High Flow Nasal Cannula (HFNC)
High flow nasal cannula can be an additional supportive measure of defense for clinicians in children who have low oxygen levels, labored breathing, and/or retractions. HFNC works by washing out CO2 dead space. It can provide low levels of PEEP helping to stent the airway open and allowing oxygen to move freely in and out of the lungs. Unlike the traditional nasal cannula, HFNC provides warmth and humidity and can aid in thinning secretions and helping to facilitate mucociliary clearance. Another added benefit, especially in smaller babies, HFNC can help to reduce the energy exerted trying to warm and humidity inhaled air. HFNC in the pediatric population lowers intubation rates, which in turn lowers hospital length of stay.
Knowing appropriate settings is key when starting high flow therapy. The cannula should not occlude more than 50% of the internal diameter of the nares. This ensures the child can exhale around the prongs. Select the appropriate size cannula based on the sizing chart included in the manufacturer package. Be sure to check how much flow the prong selection can accommodate. Once prong size is selected, the cannula can be secured in place.
To get started, use a flow of 5-8L/min for children up to one-month-old. Children one month to one year start at 8-12L/min. Be sure to check your institution’s guidelines and physician’s orders. Inspiratory demand increases with respiratory distress. Adjust the flow rate accordingly to meet the child’s demands but being careful to not use more than necessary. Titrate FiO2 to maintain appropriate SpO2.
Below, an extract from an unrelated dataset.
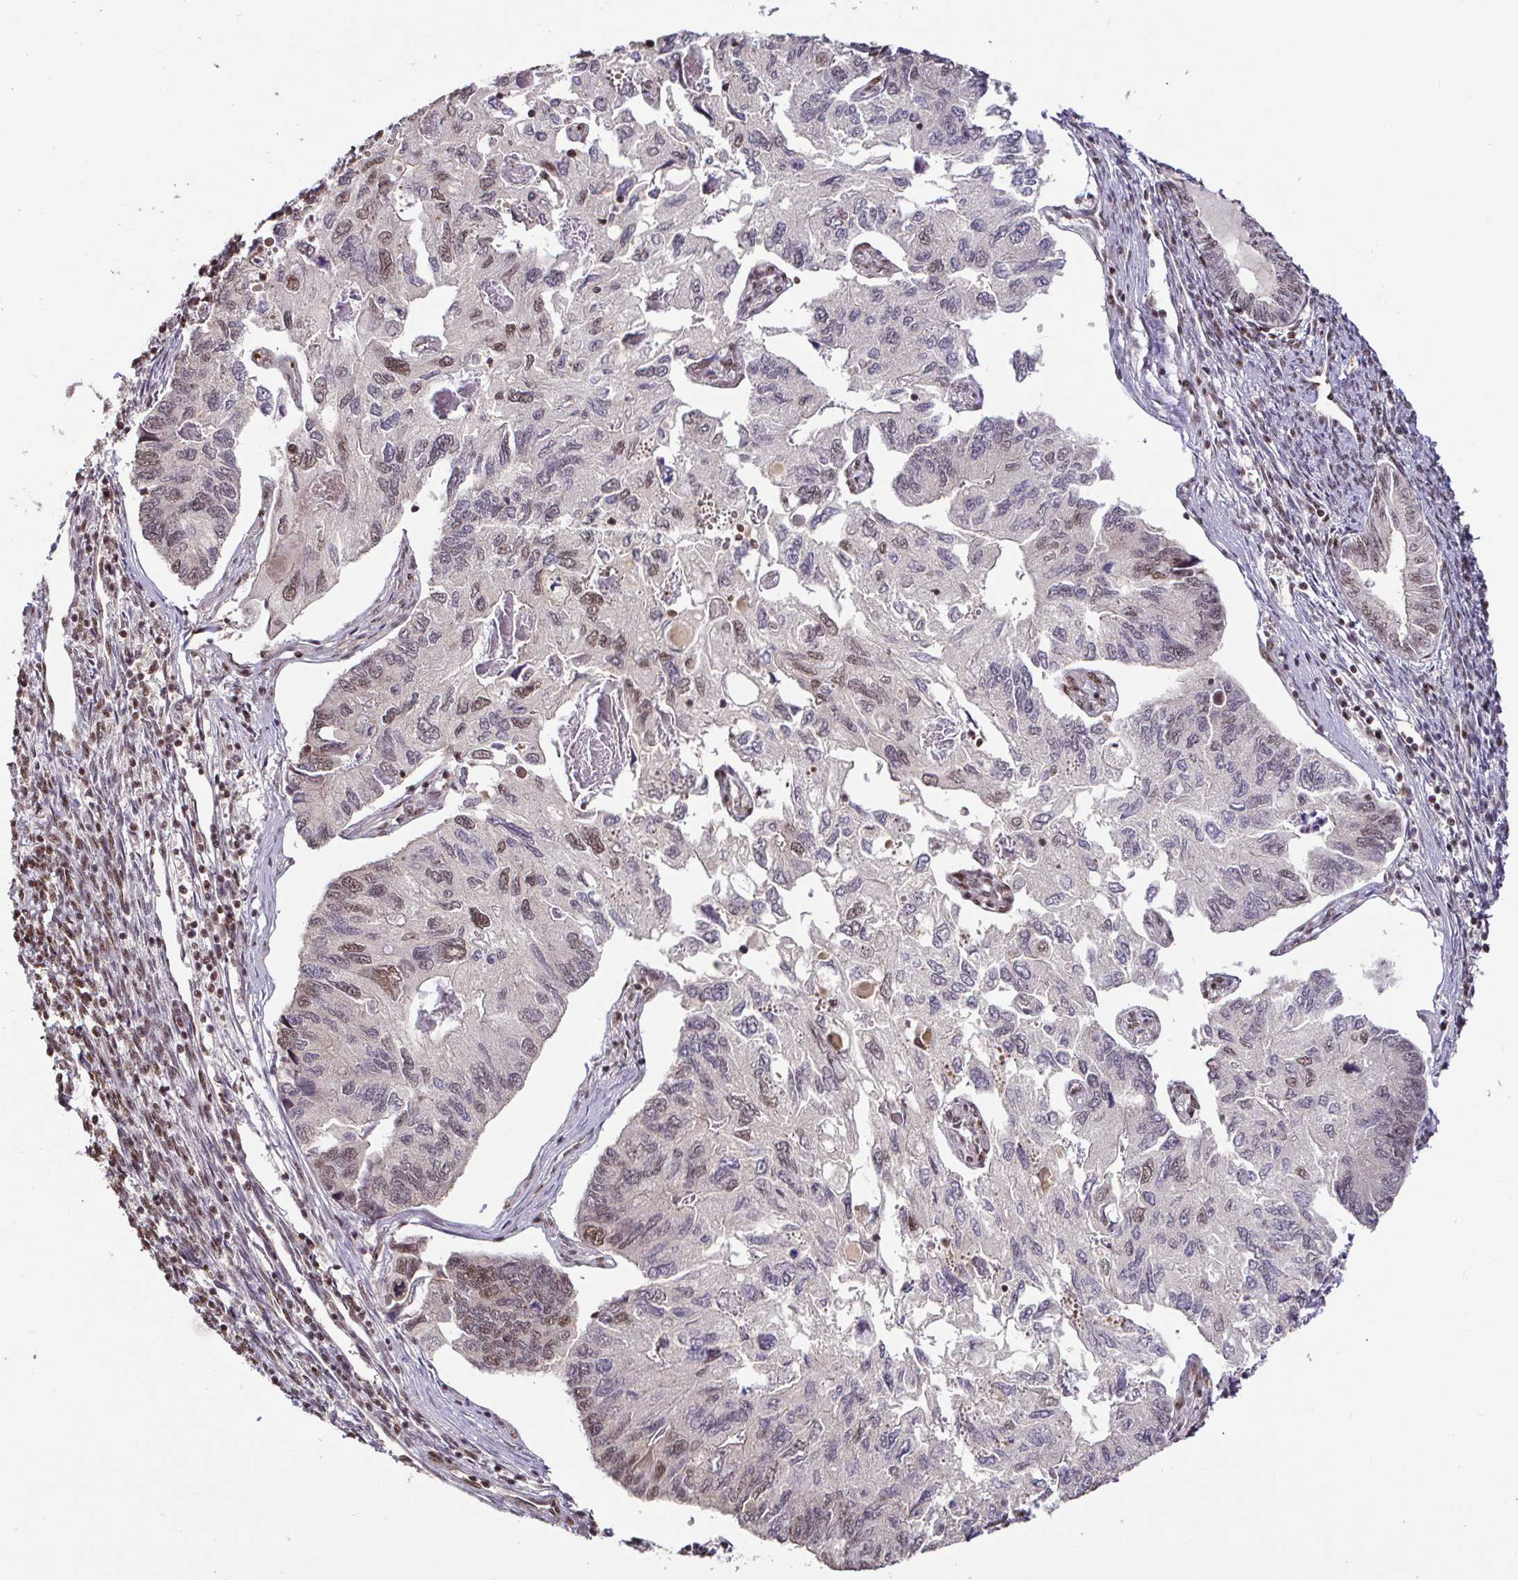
{"staining": {"intensity": "negative", "quantity": "none", "location": "none"}, "tissue": "endometrial cancer", "cell_type": "Tumor cells", "image_type": "cancer", "snomed": [{"axis": "morphology", "description": "Carcinoma, NOS"}, {"axis": "topography", "description": "Uterus"}], "caption": "Tumor cells are negative for protein expression in human carcinoma (endometrial).", "gene": "SP3", "patient": {"sex": "female", "age": 76}}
While children are susceptible to many illnesses, one to especially look out for in the winter months is bronchiolitis. This respiratory illness initially appears similar to the common cold but could progress further. While treatments often are able to be done at home, at times the child may require hospital admission. One of the leading treatments in the hospital setting would be the initiation of high flow nasal cannula therapy which often leads to better outcomes.
- HFNC can help support increase respiratory demand thus decreasing retractions
- HFNC hydrates mucus helping to facilitate mucociliary clearance allowing for easier suctioning
- Be sure to set appropriate settings and use the appropriate cannula
- Moreel L, Proesmans M. High flow nasal cannula as respiratory support in treating infant bronchiolitis: a systematic review. Eur J Pediatr. 2020 May;179(5):711-718. doi: 10.1007/s00431-020-03637-0. Epub 2020 Mar 31. PMID: 32232547.